Aquilino was greeted with a traditional Māori welcome ceremony and laid a wreath at the Pukeahu National War Memorial Park. He spoke briefly to media ahead of meetings with top New Zealand defense force and government officials.

"Our partnership runs very deep," Aquilino said. "We are doing many things together to continue to ensure peace and prosperity for both of our nations and for all the nations in the region."

Aquilino said he wanted to identify new areas where the U.S. could work with New Zealand. He said the leadership of Australia and New Zealand in the Pacific was "critically important."

"The one thing you will never hear out of me is big or small. This is a partnership," Aquilino said. "All nations deliver those things that they can deliver."

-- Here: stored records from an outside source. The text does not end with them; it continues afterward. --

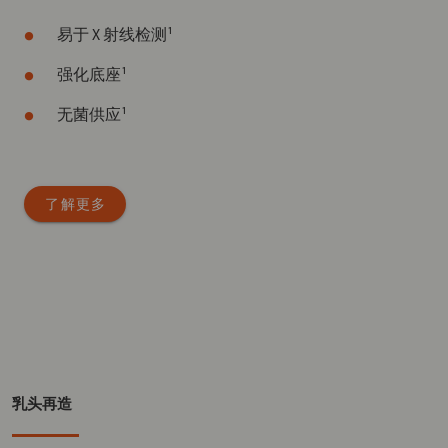
易于 X 射线检测¹
强化底座¹
无菌供应¹
了解更多
乳头再造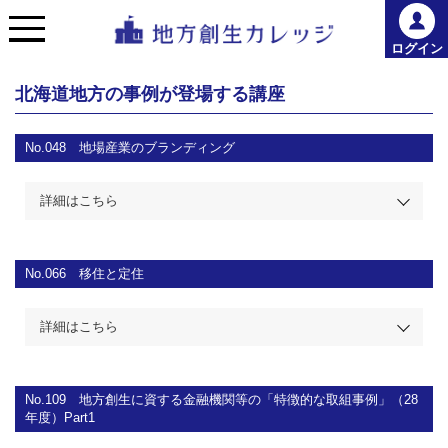
ログイン
北海道地方の事例が登場する講座
No.048
地場産業のブランディング
詳細はこちら
No.066
移住と定住
詳細はこちら
No.109
地方創生に資する金融機関等の「特徴的な取組事例」（28
年度）Part1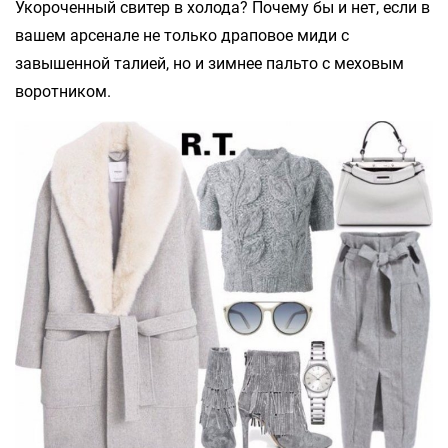
Укороченный свитер в холода? Почему бы и нет, если в
вашем арсенале не только драповое миди с
завышенной талией, но и зимнее пальто с меховым
воротником.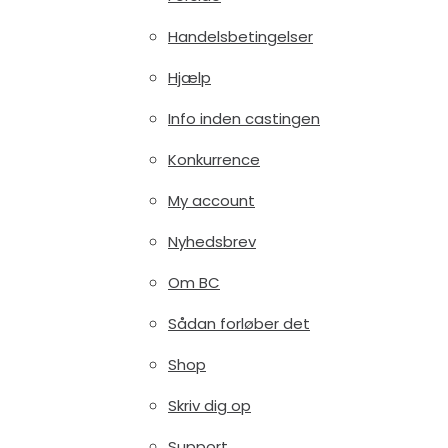
Handelsbetingelser
Hjælp
Info inden castingen
Konkurrence
My account
Nyhedsbrev
Om BC
Sådan forløber det
Shop
Skriv dig op
Support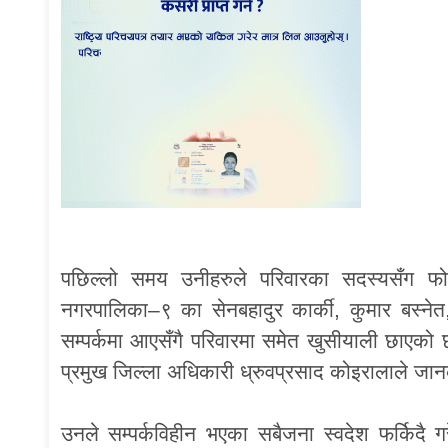
पछिल्लो समय उनीहरुले परिवारका सदस्यसँग
नगरपालिका–९ का सेनबहादुर कार्की, कुमार बस्नेत
सम्पर्कमा आएसँगै परिवारमा समेत खुसीयाली छाएको
प्रमुख जिल्ला अधिकारी ध्रुवप्रसाद कोइरालाले जा
उनले सम्पर्कविहीन भएका सबैजना स्वदेश फर्किदै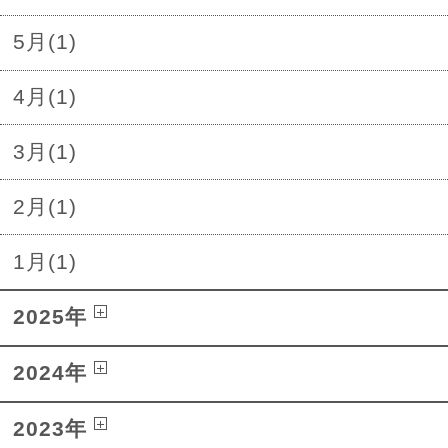
5月(1)
4月(1)
3月(1)
2月(1)
1月(1)
2025年
2024年
2023年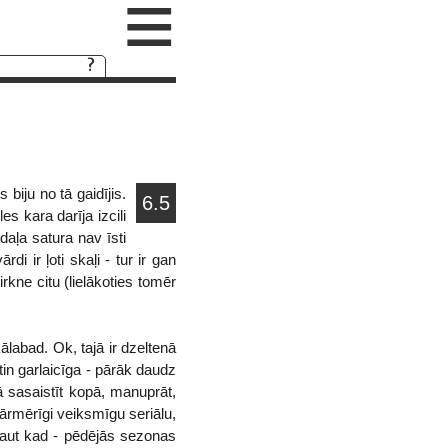
≡
biju no tā gaidījis.
6.5
s kara darīja izcili
 daļa satura nav īsti
i ir ļoti skaļi - tur ir gan
kne citu (lielākoties tomēr
ālabad. Ok, tajā ir dzeltenā
tin garlaicīga - pārāk daudz
ā sasaistīt kopā, manuprāt,
ārmērīgi veiksmīgu seriālu,
kaut kad - pēdējās sezonas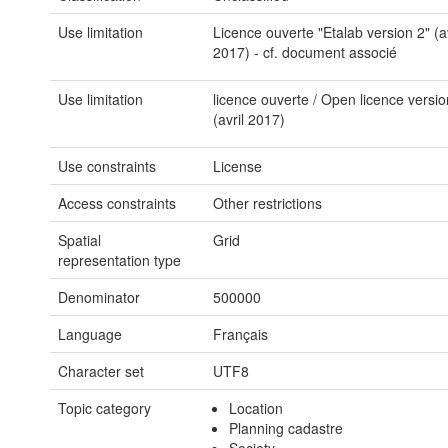
Use limitation
Licence ouverte "Etalab version 2" (av
2017) - cf. document associé
Use limitation
licence ouverte / Open licence versio
(avril 2017)
Use constraints
License
Access constraints
Other restrictions
Spatial
Grid
representation type
Denominator
500000
Language
Français
Character set
UTF8
Topic category
Location
Planning cadastre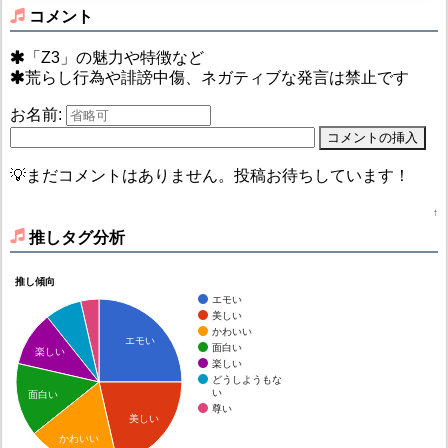
コメント
「Z3」の魅力や特徴など
荒らし行為や誹謗中傷、ネガティブな発言は禁止です
お名前:
💡まだコメントはありません。投稿お待ちしています！
↑
推しタグ分析
推し傾向
エモい
美しい
かわいい
エモい
面白い
楽しい
楽しい
どうしようもな
い
面白い
尊い
美しい
かわいい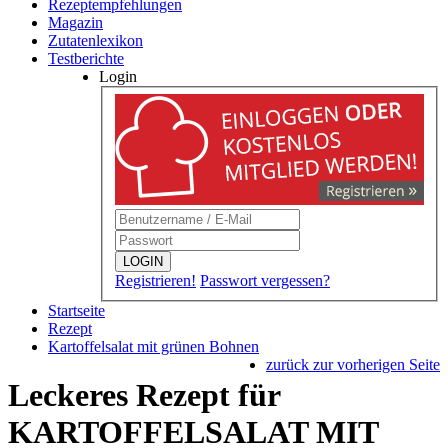
Rezeptempfehlungen
Magazin
Zutatenlexikon
Testberichte
Login
LOGIN
Registrieren!
Passwort vergessen?
Startseite
Rezept
Kartoffelsalat mit grünen Bohnen
zurück zur vorherigen Seite
Leckeres Rezept für
KARTOFFELSALAT MIT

He said the U.S. understood the security implications of climate change in Pacific island nations, including for food security and water security, and the importance for island nations to be able to fish in exclusive zones.

"The United States has been a Pacific nation our entire life. We will continue to operate in the Pacific no matter what else you might hear," Aquilino said.

Air Marshal Kevin Short, chief of New Zealand's defense force, said the relationship with the U.S. had been strong for decades, and it regularly interacts with U.S. forces so they can both operate better in the region.